##### Data for this exercise #####

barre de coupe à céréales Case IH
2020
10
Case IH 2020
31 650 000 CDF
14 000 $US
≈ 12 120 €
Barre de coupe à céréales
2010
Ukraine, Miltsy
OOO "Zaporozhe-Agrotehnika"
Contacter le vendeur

#####
##### Data for this exercise #####

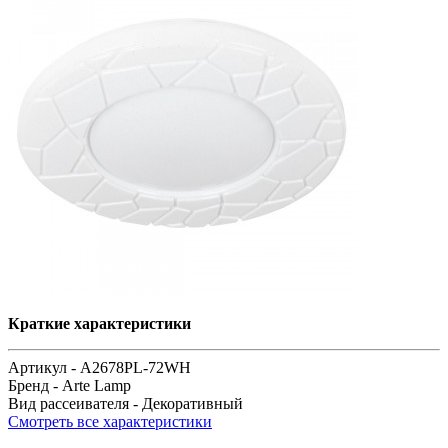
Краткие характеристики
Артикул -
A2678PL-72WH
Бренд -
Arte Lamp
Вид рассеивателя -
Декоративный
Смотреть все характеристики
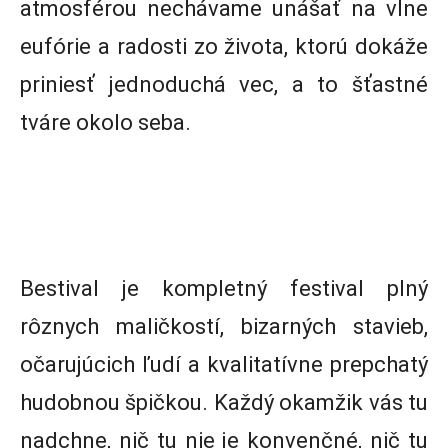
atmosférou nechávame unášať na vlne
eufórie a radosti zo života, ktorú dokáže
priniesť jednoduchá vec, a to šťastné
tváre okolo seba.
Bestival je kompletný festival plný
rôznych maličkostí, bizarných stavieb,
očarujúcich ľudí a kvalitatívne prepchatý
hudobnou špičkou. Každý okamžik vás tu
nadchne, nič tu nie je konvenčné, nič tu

#####

Retype the records above, but only those lines that fall between the line containing "tváre okolo seba." and the line containing "nadchne, nič tu nie je konvenčné, nič tu", with both of those lines included, exactly as written.

tváre okolo seba.
Bestival je kompletný festival plný
rôznych maličkostí, bizarných stavieb,
očarujúcich ľudí a kvalitatívne prepchatý
hudobnou špičkou. Každý okamžik vás tu
nadchne, nič tu nie je konvenčné, nič tu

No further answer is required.